## Извлечённый текст
- - - - - - -
Пробудившийся также не без воздействия западной культуры интерес к японской литературе и искусству позднего Средневековья заставил поэтов киндайси новыми глазами взглянуть на многие явления в отечественной живописи, графике, фольклоре. Переоценке подверглась, по сути дела, вся культура третьего сословия, которая в период Токугава считалась, в отличие от классической поэзии и живописи, уделом плебса. Зная о той роли, которую сыграла эдоская гравюра в формировании французского импрессионизма, поэты Мэйдзи любовно коллекционировали работы Хокусая и Хиросигэ, к которым еще их отцы относились безо всякого почтения. Они с наслаждением собирали и обрабатывали народные песни-коута, сложенные по большей части обитательницами «веселых кварталов» и потому находившиеся вне поля зрения поэтов недавнего прошлого. Именно народная песня послужила основой многих экспериментов в области метрики нового стиха — начиная с синтайси Симадзаки Тосона и кончая гэндайси Миёси Тацудзи.
- - - - - - -
## Выдержки из записей
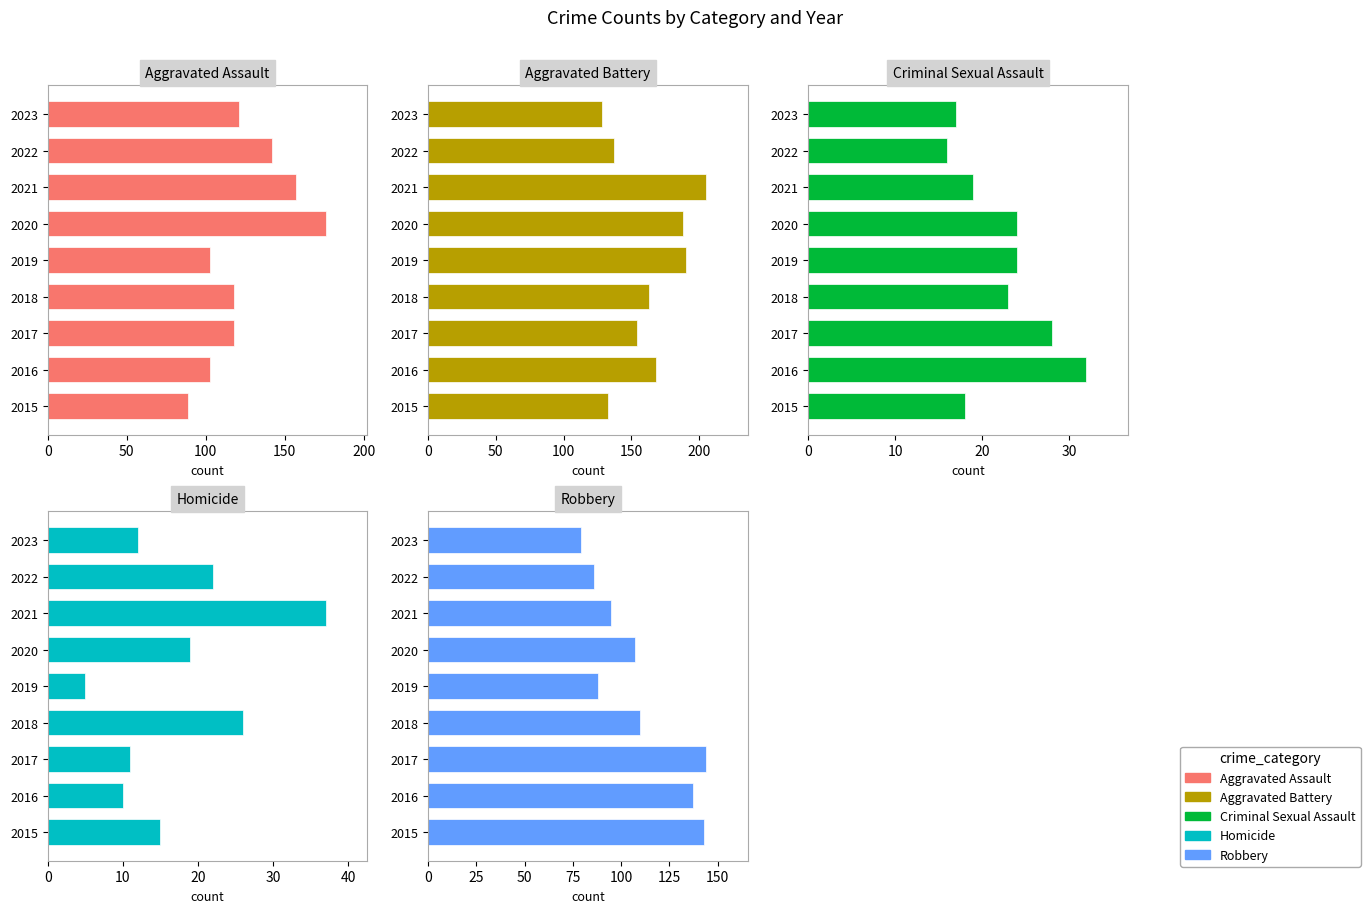

What is the difference between the second highest and minimum values in the Aggravated Assault series?

68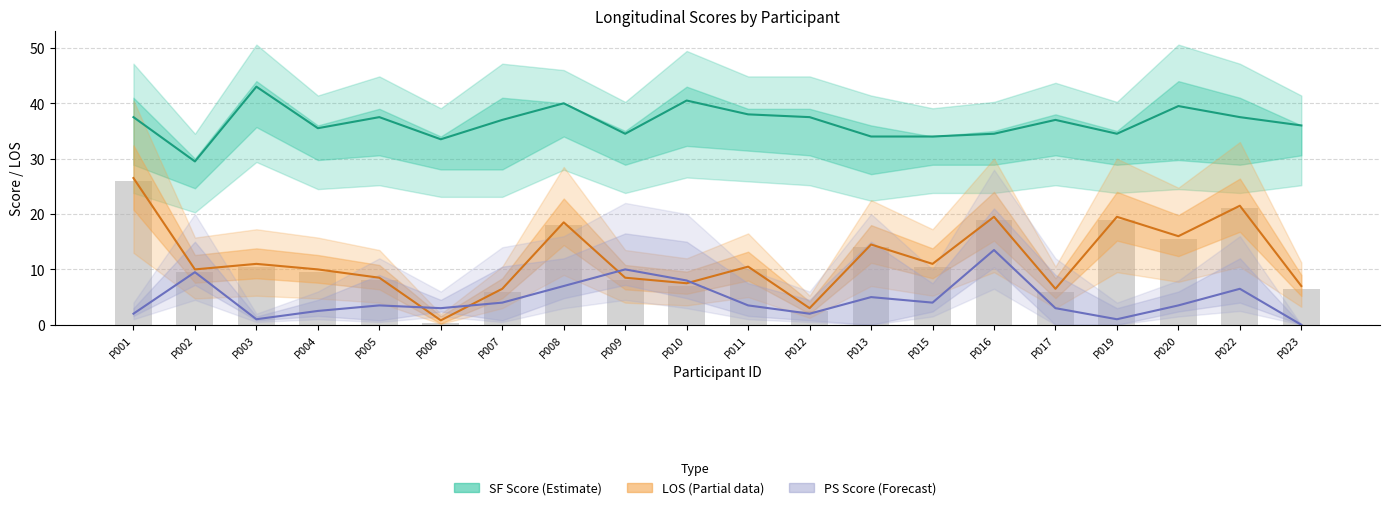

Where does the LOS time 1 series first go above 10?

P001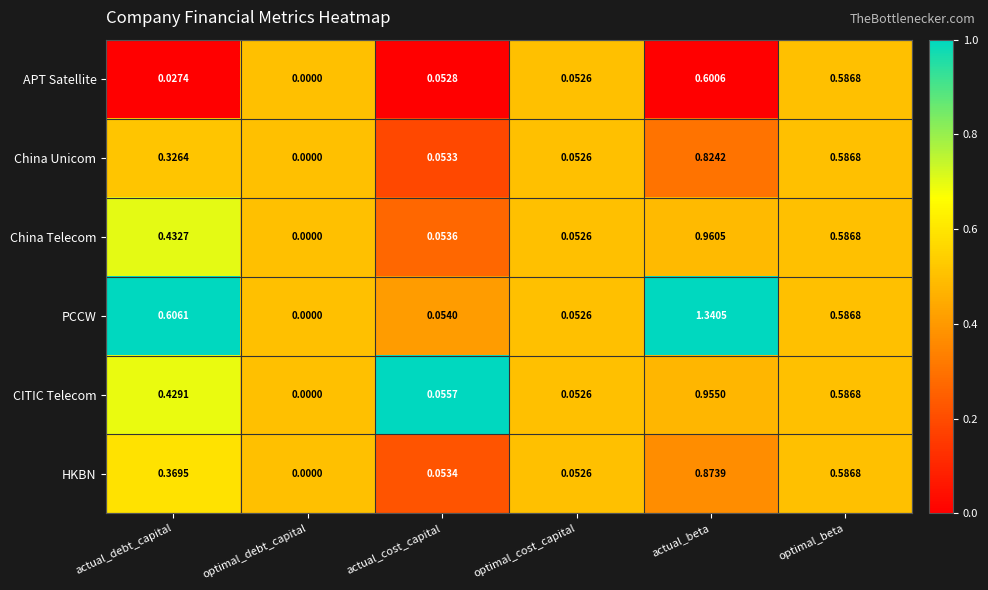

Which label corresponds to the largest value in the chart?

actual_beta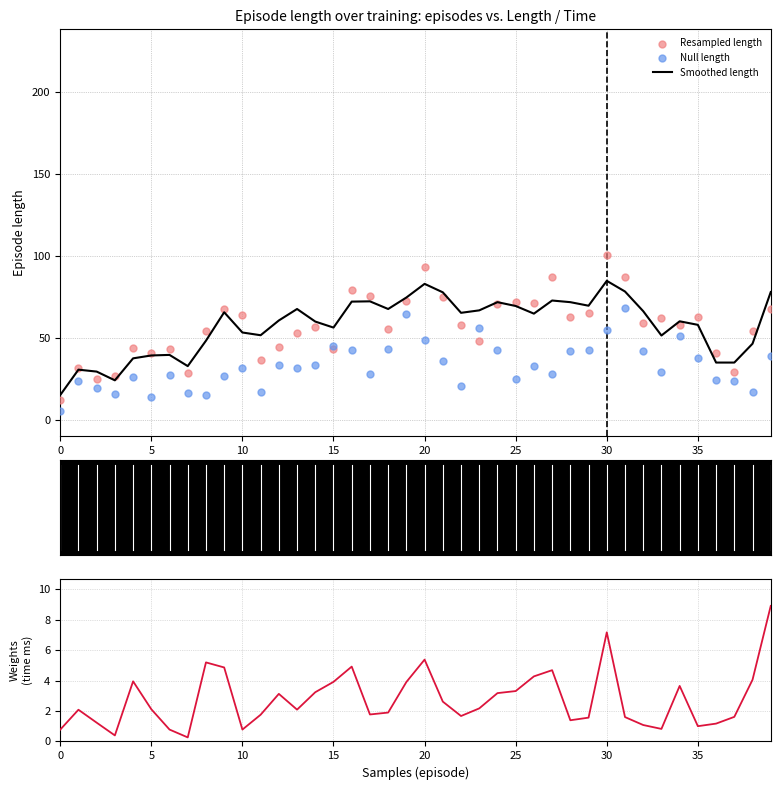

True or false: Smoothed length has a value of 22.3 at 25.

False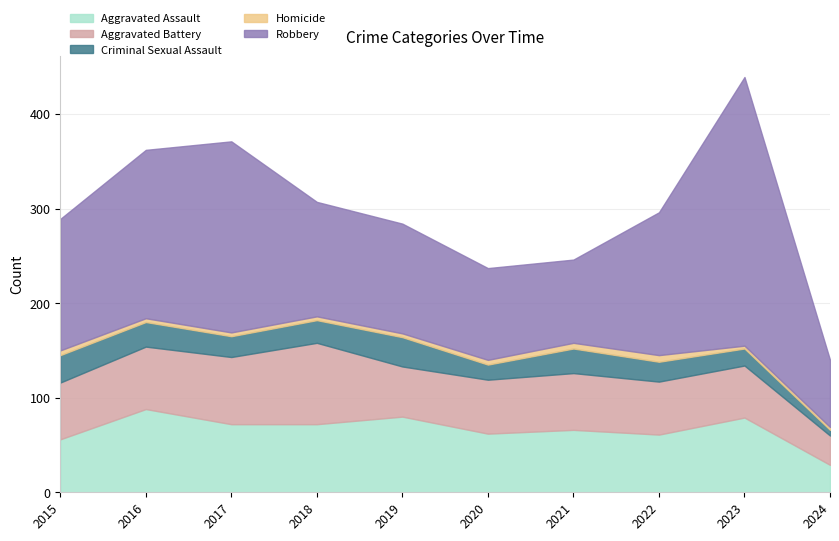

Rank the series by their maximum value, from lowest to highest.

Homicide, Criminal Sexual Assault, Aggravated Battery, Aggravated Assault, Robbery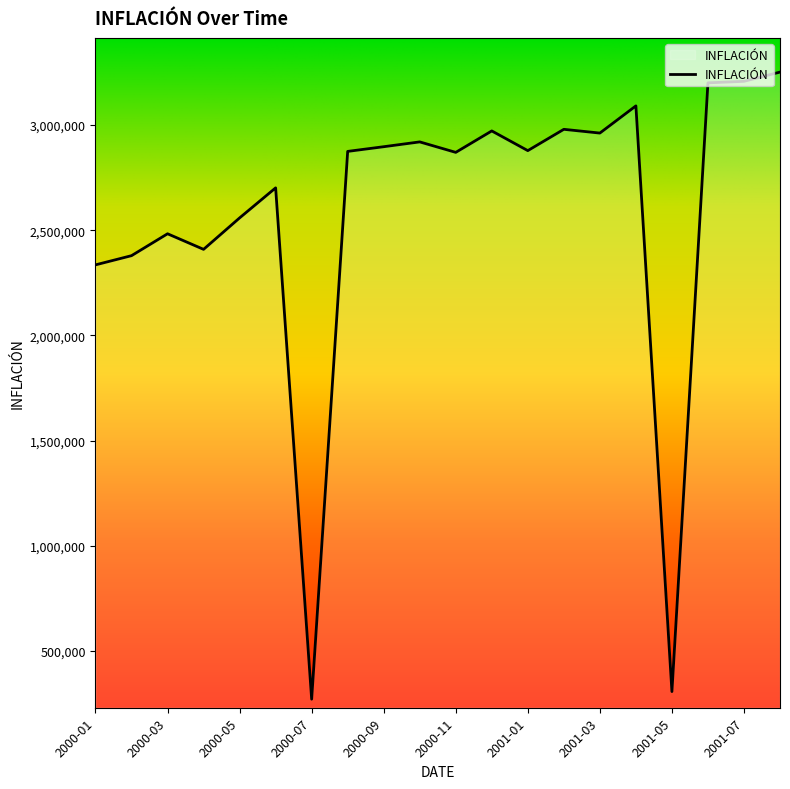

How many values are below 2878468?

10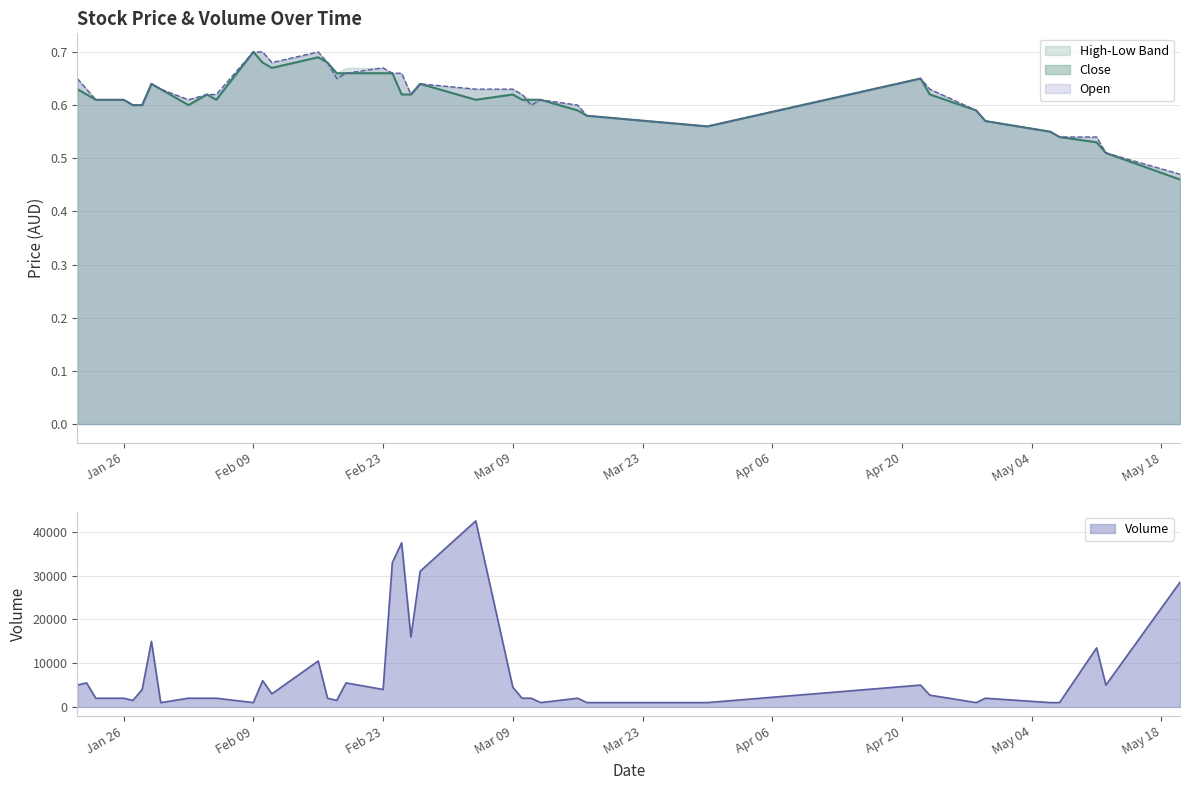

What is the lowest value of the Volume series?

1000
- - - - - - -
## Рабочее задание
Чьи работы любовно коллекционировали поэты Мэйдзи, если верить тексту о японской поэзии нового времени? Записи здесь не понадобятся.

## Письменное решение
Работы Хокусая и Хиросигэ.